* **TASK BRIEF**
Filter the data for lines with the word "Detailed" and copy those lines.

* **DATA FOR THIS EXERCISE**
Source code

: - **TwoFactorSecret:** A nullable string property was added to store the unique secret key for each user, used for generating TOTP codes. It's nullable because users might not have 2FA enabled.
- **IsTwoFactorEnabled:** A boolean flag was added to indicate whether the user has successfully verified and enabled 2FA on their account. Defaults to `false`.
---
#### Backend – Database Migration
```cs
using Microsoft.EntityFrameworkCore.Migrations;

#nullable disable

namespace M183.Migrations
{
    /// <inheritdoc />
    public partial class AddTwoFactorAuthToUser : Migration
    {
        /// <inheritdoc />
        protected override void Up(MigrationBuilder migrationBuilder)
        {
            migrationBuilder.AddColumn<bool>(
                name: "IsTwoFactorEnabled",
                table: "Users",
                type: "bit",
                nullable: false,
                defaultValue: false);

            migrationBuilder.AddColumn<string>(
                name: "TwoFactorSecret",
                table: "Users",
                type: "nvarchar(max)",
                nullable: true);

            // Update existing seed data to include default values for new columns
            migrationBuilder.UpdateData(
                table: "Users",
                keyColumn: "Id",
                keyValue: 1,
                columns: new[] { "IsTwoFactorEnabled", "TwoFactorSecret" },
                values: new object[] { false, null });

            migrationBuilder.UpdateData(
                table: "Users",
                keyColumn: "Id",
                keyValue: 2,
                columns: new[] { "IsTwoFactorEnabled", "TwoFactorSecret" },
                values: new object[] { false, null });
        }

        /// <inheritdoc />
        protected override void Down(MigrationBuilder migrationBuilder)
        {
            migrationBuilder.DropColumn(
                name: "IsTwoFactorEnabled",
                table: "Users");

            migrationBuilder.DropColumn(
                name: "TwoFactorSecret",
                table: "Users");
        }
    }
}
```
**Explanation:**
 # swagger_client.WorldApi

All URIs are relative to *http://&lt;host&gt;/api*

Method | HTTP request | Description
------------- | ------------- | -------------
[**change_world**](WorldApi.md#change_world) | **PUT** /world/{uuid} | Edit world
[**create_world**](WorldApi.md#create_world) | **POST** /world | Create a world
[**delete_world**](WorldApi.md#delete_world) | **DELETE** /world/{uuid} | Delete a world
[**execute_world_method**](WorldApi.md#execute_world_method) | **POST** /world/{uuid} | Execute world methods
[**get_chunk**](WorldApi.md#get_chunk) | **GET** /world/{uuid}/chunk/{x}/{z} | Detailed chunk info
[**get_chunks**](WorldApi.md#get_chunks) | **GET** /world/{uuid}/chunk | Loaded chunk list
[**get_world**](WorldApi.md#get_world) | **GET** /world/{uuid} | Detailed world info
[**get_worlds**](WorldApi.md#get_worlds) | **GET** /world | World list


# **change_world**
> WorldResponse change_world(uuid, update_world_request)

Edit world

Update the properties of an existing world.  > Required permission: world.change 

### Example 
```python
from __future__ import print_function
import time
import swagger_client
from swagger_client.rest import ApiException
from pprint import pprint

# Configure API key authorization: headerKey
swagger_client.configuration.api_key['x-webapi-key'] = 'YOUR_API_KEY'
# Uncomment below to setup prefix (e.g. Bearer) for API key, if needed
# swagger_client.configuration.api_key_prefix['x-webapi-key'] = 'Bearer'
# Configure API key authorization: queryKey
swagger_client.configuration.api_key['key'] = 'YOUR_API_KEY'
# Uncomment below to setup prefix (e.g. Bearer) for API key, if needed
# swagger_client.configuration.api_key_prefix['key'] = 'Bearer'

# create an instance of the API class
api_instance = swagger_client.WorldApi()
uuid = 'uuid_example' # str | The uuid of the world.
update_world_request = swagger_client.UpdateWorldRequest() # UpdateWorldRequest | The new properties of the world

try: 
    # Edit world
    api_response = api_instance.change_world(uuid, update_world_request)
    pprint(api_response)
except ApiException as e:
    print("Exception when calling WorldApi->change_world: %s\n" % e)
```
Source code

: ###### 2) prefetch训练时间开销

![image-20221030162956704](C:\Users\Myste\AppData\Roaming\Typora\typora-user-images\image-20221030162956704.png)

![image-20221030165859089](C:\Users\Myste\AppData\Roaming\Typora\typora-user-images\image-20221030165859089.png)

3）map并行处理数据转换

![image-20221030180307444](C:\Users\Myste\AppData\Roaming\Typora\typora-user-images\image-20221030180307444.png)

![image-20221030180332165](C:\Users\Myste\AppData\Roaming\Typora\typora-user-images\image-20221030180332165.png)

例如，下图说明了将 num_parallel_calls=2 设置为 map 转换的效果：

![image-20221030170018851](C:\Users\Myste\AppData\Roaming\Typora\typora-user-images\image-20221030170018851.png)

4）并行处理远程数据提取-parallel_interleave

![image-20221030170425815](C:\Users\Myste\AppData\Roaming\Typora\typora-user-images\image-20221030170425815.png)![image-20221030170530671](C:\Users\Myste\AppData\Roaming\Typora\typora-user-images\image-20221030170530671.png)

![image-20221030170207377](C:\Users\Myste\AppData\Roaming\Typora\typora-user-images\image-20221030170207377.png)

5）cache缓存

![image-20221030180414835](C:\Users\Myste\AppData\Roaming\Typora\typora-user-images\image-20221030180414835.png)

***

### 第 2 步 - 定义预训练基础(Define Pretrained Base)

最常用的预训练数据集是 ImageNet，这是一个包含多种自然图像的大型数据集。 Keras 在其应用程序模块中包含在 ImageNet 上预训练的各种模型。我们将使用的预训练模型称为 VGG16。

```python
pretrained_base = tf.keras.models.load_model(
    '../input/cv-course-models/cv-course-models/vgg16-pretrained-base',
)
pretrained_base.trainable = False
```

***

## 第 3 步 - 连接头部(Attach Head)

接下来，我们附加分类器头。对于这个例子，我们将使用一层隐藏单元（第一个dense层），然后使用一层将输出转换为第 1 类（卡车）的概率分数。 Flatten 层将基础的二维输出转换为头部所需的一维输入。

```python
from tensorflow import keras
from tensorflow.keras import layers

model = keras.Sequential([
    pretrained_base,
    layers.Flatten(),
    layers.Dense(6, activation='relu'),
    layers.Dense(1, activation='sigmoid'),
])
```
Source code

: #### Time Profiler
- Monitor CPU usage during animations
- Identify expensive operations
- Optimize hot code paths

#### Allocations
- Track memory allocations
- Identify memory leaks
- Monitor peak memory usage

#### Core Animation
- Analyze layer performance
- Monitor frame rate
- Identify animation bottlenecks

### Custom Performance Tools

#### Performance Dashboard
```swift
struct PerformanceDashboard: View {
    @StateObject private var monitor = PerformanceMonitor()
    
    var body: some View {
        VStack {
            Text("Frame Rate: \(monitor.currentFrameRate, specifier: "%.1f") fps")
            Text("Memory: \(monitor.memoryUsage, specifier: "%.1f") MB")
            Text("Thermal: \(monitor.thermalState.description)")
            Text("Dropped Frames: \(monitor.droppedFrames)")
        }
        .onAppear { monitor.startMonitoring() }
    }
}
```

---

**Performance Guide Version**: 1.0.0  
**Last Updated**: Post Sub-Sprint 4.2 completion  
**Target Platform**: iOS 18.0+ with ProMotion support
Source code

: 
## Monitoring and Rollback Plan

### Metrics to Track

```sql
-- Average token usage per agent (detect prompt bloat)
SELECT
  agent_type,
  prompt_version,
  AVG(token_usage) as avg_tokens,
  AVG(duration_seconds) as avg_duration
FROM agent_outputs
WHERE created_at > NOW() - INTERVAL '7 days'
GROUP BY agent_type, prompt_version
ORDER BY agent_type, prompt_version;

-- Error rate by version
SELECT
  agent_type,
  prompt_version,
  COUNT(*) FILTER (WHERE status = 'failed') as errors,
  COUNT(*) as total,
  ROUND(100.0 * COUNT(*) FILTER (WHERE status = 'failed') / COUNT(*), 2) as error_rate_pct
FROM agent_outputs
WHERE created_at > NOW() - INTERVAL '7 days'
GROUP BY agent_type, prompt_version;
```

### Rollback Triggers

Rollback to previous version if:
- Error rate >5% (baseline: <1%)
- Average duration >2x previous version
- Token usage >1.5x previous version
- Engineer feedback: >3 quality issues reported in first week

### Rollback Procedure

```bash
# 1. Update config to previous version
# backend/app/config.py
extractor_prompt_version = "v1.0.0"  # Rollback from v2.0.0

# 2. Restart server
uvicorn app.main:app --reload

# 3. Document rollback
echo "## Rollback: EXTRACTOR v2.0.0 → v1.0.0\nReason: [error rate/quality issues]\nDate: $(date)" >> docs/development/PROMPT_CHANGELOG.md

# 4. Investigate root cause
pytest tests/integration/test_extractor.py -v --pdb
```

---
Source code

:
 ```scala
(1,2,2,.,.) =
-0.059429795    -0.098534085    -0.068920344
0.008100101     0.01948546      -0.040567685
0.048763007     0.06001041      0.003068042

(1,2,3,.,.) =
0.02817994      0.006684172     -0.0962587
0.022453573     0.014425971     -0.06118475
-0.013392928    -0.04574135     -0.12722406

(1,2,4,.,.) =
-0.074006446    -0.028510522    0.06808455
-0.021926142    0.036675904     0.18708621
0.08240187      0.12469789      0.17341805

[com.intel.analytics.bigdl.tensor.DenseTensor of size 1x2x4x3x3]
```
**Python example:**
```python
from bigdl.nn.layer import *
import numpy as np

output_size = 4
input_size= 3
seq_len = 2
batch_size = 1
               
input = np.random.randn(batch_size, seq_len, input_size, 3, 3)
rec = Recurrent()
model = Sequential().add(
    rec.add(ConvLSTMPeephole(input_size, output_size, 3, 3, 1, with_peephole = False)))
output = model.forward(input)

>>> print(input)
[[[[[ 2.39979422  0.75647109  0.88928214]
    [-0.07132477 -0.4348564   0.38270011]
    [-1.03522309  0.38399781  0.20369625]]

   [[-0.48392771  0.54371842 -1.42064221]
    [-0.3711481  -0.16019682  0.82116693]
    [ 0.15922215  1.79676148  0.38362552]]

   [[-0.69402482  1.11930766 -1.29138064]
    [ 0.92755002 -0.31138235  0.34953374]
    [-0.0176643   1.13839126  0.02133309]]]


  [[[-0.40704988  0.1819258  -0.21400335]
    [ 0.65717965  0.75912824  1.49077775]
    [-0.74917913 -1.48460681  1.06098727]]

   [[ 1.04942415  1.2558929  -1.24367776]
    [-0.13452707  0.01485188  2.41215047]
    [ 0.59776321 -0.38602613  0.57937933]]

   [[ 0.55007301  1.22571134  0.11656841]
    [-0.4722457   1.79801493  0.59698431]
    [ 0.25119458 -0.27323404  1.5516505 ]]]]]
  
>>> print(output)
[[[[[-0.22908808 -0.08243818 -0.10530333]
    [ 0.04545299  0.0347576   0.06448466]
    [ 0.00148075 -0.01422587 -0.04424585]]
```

* **EXERCISE ANSWER**
[**get_chunk**](WorldApi.md#get_chunk) | **GET** /world/{uuid}/chunk/{x}/{z} | Detailed chunk info
[**get_world**](WorldApi.md#get_world) | **GET** /world/{uuid} | Detailed world info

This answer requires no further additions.